Directions: Nothing should be left out: output all of the entries exactly.

[Stored data]
· · · · · · ·

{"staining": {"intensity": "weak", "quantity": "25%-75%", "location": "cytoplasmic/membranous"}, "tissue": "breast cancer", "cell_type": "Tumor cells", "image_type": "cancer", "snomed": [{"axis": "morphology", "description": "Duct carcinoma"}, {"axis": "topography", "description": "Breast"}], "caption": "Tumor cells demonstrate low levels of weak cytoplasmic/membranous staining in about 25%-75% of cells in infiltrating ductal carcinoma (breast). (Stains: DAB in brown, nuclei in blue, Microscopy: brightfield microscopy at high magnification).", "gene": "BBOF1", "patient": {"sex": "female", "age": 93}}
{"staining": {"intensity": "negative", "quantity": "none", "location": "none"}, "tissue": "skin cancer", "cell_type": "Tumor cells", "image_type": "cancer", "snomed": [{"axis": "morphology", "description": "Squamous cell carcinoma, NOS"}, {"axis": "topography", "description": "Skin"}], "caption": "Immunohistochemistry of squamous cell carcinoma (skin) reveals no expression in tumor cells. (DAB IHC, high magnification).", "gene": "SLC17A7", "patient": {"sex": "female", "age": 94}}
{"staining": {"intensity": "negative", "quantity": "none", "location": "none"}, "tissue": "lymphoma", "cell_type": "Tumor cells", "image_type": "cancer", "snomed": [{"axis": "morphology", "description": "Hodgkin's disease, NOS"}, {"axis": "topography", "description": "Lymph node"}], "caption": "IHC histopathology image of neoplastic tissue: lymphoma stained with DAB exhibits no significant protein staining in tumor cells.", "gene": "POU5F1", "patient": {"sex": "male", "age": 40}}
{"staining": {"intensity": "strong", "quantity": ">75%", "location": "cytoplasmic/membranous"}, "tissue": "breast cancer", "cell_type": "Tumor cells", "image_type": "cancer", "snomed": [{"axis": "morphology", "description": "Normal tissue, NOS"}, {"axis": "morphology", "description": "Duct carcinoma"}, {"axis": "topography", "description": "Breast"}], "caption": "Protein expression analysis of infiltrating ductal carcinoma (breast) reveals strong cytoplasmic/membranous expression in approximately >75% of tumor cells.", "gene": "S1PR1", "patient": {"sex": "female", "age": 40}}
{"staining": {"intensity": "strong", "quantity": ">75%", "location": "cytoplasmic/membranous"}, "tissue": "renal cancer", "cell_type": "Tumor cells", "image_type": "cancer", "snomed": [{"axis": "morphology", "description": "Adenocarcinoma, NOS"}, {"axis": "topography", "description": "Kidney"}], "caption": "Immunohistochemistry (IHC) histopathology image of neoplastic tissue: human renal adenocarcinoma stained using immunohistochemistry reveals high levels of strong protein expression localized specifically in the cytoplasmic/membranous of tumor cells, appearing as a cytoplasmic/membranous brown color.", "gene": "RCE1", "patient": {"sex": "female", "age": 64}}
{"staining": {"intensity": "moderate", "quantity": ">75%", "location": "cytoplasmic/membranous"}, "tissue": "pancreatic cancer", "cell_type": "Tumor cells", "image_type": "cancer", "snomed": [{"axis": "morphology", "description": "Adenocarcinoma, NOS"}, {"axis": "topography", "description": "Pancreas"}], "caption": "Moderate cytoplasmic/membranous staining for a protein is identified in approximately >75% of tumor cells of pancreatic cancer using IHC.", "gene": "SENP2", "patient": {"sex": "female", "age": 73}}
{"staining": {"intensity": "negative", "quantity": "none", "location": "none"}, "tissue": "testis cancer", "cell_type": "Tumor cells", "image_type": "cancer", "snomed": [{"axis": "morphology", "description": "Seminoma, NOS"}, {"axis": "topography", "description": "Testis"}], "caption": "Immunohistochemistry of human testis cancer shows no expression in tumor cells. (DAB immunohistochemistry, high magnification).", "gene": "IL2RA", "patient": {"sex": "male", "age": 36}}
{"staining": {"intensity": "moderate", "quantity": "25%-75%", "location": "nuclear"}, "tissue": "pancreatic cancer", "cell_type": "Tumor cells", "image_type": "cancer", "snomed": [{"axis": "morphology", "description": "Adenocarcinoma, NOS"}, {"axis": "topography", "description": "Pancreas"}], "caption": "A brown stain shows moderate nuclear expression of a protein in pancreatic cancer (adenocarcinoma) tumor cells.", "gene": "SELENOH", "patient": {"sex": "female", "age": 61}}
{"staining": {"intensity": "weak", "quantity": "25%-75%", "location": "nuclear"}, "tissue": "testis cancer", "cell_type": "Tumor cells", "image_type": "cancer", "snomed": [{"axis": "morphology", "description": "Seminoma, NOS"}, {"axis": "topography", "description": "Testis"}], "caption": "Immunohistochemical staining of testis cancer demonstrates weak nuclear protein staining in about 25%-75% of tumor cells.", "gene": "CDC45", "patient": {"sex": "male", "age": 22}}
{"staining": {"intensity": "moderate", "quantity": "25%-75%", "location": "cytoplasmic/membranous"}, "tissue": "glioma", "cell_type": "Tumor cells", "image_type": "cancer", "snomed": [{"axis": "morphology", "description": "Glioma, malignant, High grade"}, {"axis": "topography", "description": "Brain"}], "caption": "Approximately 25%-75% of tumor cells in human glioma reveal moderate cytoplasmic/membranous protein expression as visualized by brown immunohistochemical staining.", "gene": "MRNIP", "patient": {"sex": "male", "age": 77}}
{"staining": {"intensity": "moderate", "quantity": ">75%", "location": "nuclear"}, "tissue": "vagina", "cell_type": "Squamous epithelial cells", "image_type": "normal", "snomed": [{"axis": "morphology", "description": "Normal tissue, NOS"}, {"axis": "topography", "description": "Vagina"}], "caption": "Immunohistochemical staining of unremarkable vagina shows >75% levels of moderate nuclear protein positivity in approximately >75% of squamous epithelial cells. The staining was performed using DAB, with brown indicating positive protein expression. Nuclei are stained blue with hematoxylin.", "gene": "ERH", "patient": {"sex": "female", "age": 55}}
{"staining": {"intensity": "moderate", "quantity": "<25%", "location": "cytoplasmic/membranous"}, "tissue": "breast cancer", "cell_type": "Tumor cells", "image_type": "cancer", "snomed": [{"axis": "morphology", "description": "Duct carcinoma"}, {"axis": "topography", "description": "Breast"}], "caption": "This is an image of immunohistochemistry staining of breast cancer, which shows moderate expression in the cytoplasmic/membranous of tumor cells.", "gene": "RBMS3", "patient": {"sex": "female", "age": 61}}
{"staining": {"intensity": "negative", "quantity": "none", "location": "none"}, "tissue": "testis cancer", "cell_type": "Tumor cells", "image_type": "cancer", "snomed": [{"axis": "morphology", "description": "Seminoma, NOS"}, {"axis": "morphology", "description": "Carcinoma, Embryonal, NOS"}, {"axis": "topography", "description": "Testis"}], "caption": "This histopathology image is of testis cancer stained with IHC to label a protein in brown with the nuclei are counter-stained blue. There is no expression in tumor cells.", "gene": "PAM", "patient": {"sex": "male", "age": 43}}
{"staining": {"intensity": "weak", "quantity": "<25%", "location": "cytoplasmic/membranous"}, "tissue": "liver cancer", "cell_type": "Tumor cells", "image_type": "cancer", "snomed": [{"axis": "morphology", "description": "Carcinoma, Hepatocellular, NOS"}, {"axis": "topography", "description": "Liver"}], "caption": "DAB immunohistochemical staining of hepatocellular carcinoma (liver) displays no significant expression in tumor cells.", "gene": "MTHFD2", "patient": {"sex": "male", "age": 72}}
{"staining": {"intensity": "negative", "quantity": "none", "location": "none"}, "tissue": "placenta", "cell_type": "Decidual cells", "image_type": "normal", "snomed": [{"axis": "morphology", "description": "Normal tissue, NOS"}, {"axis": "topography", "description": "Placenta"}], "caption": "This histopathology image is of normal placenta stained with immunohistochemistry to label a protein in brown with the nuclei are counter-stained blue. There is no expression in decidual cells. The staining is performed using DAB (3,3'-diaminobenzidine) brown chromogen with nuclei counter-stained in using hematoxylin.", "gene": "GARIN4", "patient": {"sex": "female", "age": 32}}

· · · · · · ·

Task result:
{"staining": {"intensity": "weak", "quantity": "25%-75%", "location": "cytoplasmic/membranous"}, "tissue": "breast cancer", "cell_type": "Tumor cells", "image_type": "cancer", "snomed": [{"axis": "morphology", "description": "Duct carcinoma"}, {"axis": "topography", "description": "Breast"}], "caption": "Tumor cells demonstrate low levels of weak cytoplasmic/membranous staining in about 25%-75% of cells in infiltrating ductal carcinoma (breast). (Stains: DAB in brown, nuclei in blue, Microscopy: brightfield microscopy at high magnification).", "gene": "BBOF1", "patient": {"sex": "female", "age": 93}}
{"staining": {"intensity": "negative", "quantity": "none", "location": "none"}, "tissue": "skin cancer", "cell_type": "Tumor cells", "image_type": "cancer", "snomed": [{"axis": "morphology", "description": "Squamous cell carcinoma, NOS"}, {"axis": "topography", "description": "Skin"}], "caption": "Immunohistochemistry of squamous cell carcinoma (skin) reveals no expression in tumor cells. (DAB IHC, high magnification).", "gene": "SLC17A7", "patient": {"sex": "female", "age": 94}}
{"staining": {"intensity": "negative", "quantity": "none", "location": "none"}, "tissue": "lymphoma", "cell_type": "Tumor cells", "image_type": "cancer", "snomed": [{"axis": "morphology", "description": "Hodgkin's disease, NOS"}, {"axis": "topography", "description": "Lymph node"}], "caption": "IHC histopathology image of neoplastic tissue: lymphoma stained with DAB exhibits no significant protein staining in tumor cells.", "gene": "POU5F1", "patient": {"sex": "male", "age": 40}}
{"staining": {"intensity": "strong", "quantity": ">75%", "location": "cytoplasmic/membranous"}, "tissue": "breast cancer", "cell_type": "Tumor cells", "image_type": "cancer", "snomed": [{"axis": "morphology", "description": "Normal tissue, NOS"}, {"axis": "morphology", "description": "Duct carcinoma"}, {"axis": "topography", "description": "Breast"}], "caption": "Protein expression analysis of infiltrating ductal carcinoma (breast) reveals strong cytoplasmic/membranous expression in approximately >75% of tumor cells.", "gene": "S1PR1", "patient": {"sex": "female", "age": 40}}
{"staining": {"intensity": "strong", "quantity": ">75%", "location": "cytoplasmic/membranous"}, "tissue": "renal cancer", "cell_type": "Tumor cells", "image_type": "cancer", "snomed": [{"axis": "morphology", "description": "Adenocarcinoma, NOS"}, {"axis": "topography", "description": "Kidney"}], "caption": "Immunohistochemistry (IHC) histopathology image of neoplastic tissue: human renal adenocarcinoma stained using immunohistochemistry reveals high levels of strong protein expression localized specifically in the cytoplasmic/membranous of tumor cells, appearing as a cytoplasmic/membranous brown color.", "gene": "RCE1", "patient": {"sex": "female", "age": 64}}
{"staining": {"intensity": "moderate", "quantity": ">75%", "location": "cytoplasmic/membranous"}, "tissue": "pancreatic cancer", "cell_type": "Tumor cells", "image_type": "cancer", "snomed": [{"axis": "morphology", "description": "Adenocarcinoma, NOS"}, {"axis": "topography", "description": "Pancreas"}], "caption": "Moderate cytoplasmic/membranous staining for a protein is identified in approximately >75% of tumor cells of pancreatic cancer using IHC.", "gene": "SENP2", "patient": {"sex": "female", "age": 73}}
{"staining": {"intensity": "negative", "quantity": "none", "location": "none"}, "tissue": "testis cancer", "cell_type": "Tumor cells", "image_type": "cancer", "snomed": [{"axis": "morphology", "description": "Seminoma, NOS"}, {"axis": "topography", "description": "Testis"}], "caption": "Immunohistochemistry of human testis cancer shows no expression in tumor cells. (DAB immunohistochemistry, high magnification).", "gene": "IL2RA", "patient": {"sex": "male", "age": 36}}
{"staining": {"intensity": "moderate", "quantity": "25%-75%", "location": "nuclear"}, "tissue": "pancreatic cancer", "cell_type": "Tumor cells", "image_type": "cancer", "snomed": [{"axis": "morphology", "description": "Adenocarcinoma, NOS"}, {"axis": "topography", "description": "Pancreas"}], "caption": "A brown stain shows moderate nuclear expression of a protein in pancreatic cancer (adenocarcinoma) tumor cells.", "gene": "SELENOH", "patient": {"sex": "female", "age": 61}}
{"staining": {"intensity": "weak", "quantity": "25%-75%", "location": "nuclear"}, "tissue": "testis cancer", "cell_type": "Tumor cells", "image_type": "cancer", "snomed": [{"axis": "morphology", "description": "Seminoma, NOS"}, {"axis": "topography", "description": "Testis"}], "caption": "Immunohistochemical staining of testis cancer demonstrates weak nuclear protein staining in about 25%-75% of tumor cells.", "gene": "CDC45", "patient": {"sex": "male", "age": 22}}
{"staining": {"intensity": "moderate", "quantity": "25%-75%", "location": "cytoplasmic/membranous"}, "tissue": "glioma", "cell_type": "Tumor cells", "image_type": "cancer", "snomed": [{"axis": "morphology", "description": "Glioma, malignant, High grade"}, {"axis": "topography", "description": "Brain"}], "caption": "Approximately 25%-75% of tumor cells in human glioma reveal moderate cytoplasmic/membranous protein expression as visualized by brown immunohistochemical staining.", "gene": "MRNIP", "patient": {"sex": "male", "age": 77}}
{"staining": {"intensity": "moderate", "quantity": ">75%", "location": "nuclear"}, "tissue": "vagina", "cell_type": "Squamous epithelial cells", "image_type": "normal", "snomed": [{"axis": "morphology", "description": "Normal tissue, NOS"}, {"axis": "topography", "description": "Vagina"}], "caption": "Immunohistochemical staining of unremarkable vagina shows >75% levels of moderate nuclear protein positivity in approximately >75% of squamous epithelial cells. The staining was performed using DAB, with brown indicating positive protein expression. Nuclei are stained blue with hematoxylin.", "gene": "ERH", "patient": {"sex": "female", "age": 55}}
{"staining": {"intensity": "moderate", "quantity": "<25%", "location": "cytoplasmic/membranous"}, "tissue": "breast cancer", "cell_type": "Tumor cells", "image_type": "cancer", "snomed": [{"axis": "morphology", "description": "Duct carcinoma"}, {"axis": "topography", "description": "Breast"}], "caption": "This is an image of immunohistochemistry staining of breast cancer, which shows moderate expression in the cytoplasmic/membranous of tumor cells.", "gene": "RBMS3", "patient": {"sex": "female", "age": 61}}
{"staining": {"intensity": "negative", "quantity": "none", "location": "none"}, "tissue": "testis cancer", "cell_type": "Tumor cells", "image_type": "cancer", "snomed": [{"axis": "morphology", "description": "Seminoma, NOS"}, {"axis": "morphology", "description": "Carcinoma, Embryonal, NOS"}, {"axis": "topography", "description": "Testis"}], "caption": "This histopathology image is of testis cancer stained with IHC to label a protein in brown with the nuclei are counter-stained blue. There is no expression in tumor cells.", "gene": "PAM", "patient": {"sex": "male", "age": 43}}
{"staining": {"intensity": "weak", "quantity": "<25%", "location": "cytoplasmic/membranous"}, "tissue": "liver cancer", "cell_type": "Tumor cells", "image_type": "cancer", "snomed": [{"axis": "morphology", "description": "Carcinoma, Hepatocellular, NOS"}, {"axis": "topography", "description": "Liver"}], "caption": "DAB immunohistochemical staining of hepatocellular carcinoma (liver) displays no significant expression in tumor cells.", "gene": "MTHFD2", "patient": {"sex": "male", "age": 72}}
{"staining": {"intensity": "negative", "quantity": "none", "location": "none"}, "tissue": "placenta", "cell_type": "Decidual cells", "image_type": "normal", "snomed": [{"axis": "morphology", "description": "Normal tissue, NOS"}, {"axis": "topography", "description": "Placenta"}], "caption": "This histopathology image is of normal placenta stained with immunohistochemistry to label a protein in brown with the nuclei are counter-stained blue. There is no expression in decidual cells. The staining is performed using DAB (3,3'-diaminobenzidine) brown chromogen with nuclei counter-stained in using hematoxylin.", "gene": "GARIN4", "patient": {"sex": "female", "age": 32}}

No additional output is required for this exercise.